System and Session Bus
John (J5) Palmieri
johnp at redhat.com
Wed Mar 22 13:32:56 PST 2006
On Mon, 2006-03-20 at 09:20 +0100, Oliver Frommel wrote:
> > - What is the point in having a separate session bus when
> > > a system bus is already running?
> > The system bus is there to provide coordination between system-wide services
> > that are independent
> > of individual users and their apps running, while the session bus is there
> > for "desktop communication" primarily,
> > that is, to provide coordination and communication between apps that an
> > individual user would run (as opposed
> > to apps/services that the "system would run").
> Ok, thank you so far.
> Can you provide any more actual use cases / examples for
> both busses? For instance if I want to make use of HAL
> I have to connect to the system bus, right?
> In order to have my application communicate with other
> programs running in my desktop session I would connect to
> my session bus. In practice that would mean most applications
> would need to connect to both busses.
> When I list the interface names of both busses on FC5 I get:
> [u'org.freedesktop.DBus', u':1.7', u':1.8',
> u'org.freedesktop.NetworkManagerInfo', u'org.freedesktop.Avahi',
> u':1.10', u'com.redhat.CupsDriverConfig', u':1.1',u':1.2',
> u'org.freedesktop.Hal', u':1.3', u':1.4', u':1.5',
> u'com.redhat.PrintDriverSelection', u':1.6']
> [u'org.freedesktop.DBus', u':1.3', u':1.0', u':1.1',
> So what is the purpose and difference of the printer services
> that are available on the respective busses.

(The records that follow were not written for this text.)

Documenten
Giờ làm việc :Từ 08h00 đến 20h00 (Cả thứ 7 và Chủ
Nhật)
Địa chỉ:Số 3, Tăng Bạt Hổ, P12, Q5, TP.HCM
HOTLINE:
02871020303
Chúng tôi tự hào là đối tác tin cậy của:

The printing services are all a first pass implementing some of my ideas
about giving limited privileges to non-root users for things like
configuring hardware. It is being revamped currently but the idea is
the same. You have a service running as root that listens on the system
bus for configuration change requests (com.redhat.CupsDriverConfig).
You have a service running as the current console user that listens for
requests for input on the system bus (com.redhat.PrintDriverSelection).
com.redhat.PrinterManager is a bit different. It seems to be used to
pop up a password dialog most likely for authenticating to a secure
printer. Colin wrote that and I am not sure who uses the service.